Day in , Day out one comes across reports, newspaper articles, business channel anchors using the word correlation. Correlation between NIFTY movement and some sector index, pollution rates Vs number of vehicles in the city, y vs x etc . If one stops to think about the word correlation and ask a few questions, opinions/arguments/citings all tend to fall apart.

In the statistical sense of the word, let me take r as a pearson correlation and bring out the first often neglected aspect of correlation. Like everything in the world of numbers, it is an estimate. This means that its got to have a sampling distribution .

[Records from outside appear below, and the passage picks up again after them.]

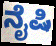
ನೈಷಿ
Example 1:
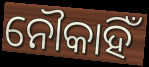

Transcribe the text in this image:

ନୌକାହିଁ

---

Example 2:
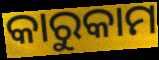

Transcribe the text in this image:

କାରୁକାମ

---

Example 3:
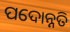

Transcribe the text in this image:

ପଦୋନ୍ନତି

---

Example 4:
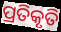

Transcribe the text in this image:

ପ୍ରତିକୃତି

If you have lets say 1000 values of X and 1000 values of Y and you want to find the correlation. well, one of the first things one usually does is to report Summation(x*y) / (n *Sx*Sy) where x and y are deviations of X and Y from their respective sample means , Sx and Sy are sample stdev of x and y respectively. Now this number is not sacrosanct. Its afterall an estimate. If you sample lets say 1000 values from X and 1000 values from Y with replacement, and calculate the correlation, you end up with another number of correlation. If you repeat this exercise umpteen number of times you get a sampling distribution for r, meaning r can take any number of values and the least you can do is to look at the frequency distribution of such numbers ...Can you form confidence bands for this ?

Well, one thing to note is that it is not a normal distribution. Fischer realized this and applied a transformation to r values and converted in to a normal dist, calculated bands in the transformed world and brought it back to the r world. Thus there is a big ram kahani to this simple task of forming confidence bands for r. Well, if r is >>0.4 , then you can assume to be normal and report the std error as (1-r^2)/sqrt(n) .

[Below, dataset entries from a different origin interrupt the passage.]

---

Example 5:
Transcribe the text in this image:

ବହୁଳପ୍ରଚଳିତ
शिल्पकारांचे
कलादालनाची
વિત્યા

Ok. assume you have done all this and then you take 2 variables totally different in nature where you don't see any reason for them to be correlated. Let's say the # of runs scored by tendulkar since his debut in each match, # of car accidents in mumbai on each day of those matches. If the two variable are strongly(positively/negatively) correlated , common sense would say that it is totally meaningless. Spurious correlation is everywhere.

So, is there something wrong with the metric ? Or there is something missing about the way we think correlation works ? Or is there an assumption behind correlation that gets violated big time when you just use it on any two variables ? This was a question answered by a British statistician named **Yule** almost 80 years ago...Sadly, the results have not percolated in to everyday life...

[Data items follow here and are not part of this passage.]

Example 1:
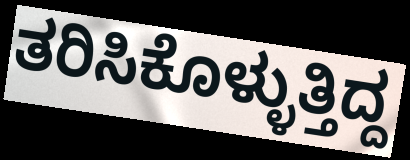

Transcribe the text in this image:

ತರಿಸಿಕೊಳ್ಳುತ್ತಿದ್ದ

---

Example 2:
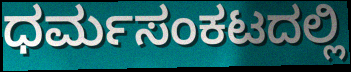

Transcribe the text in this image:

ಧರ್ಮಸಂಕಟದಲ್ಲಿ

Thus correlation has become one of the most notoriously used word to lend phantom quantitative props to whatever opinion one has to give!!

Next time you hear the word correlation being casually tossed around by someone, do try to ask a simple question - "Can you give some confidence bands for the correlation that you are talking ?" ..... In all probability they will go back and try to sincerely work out a possible answer and think through it.. OR.. they will never ever use the word atleast with you again :)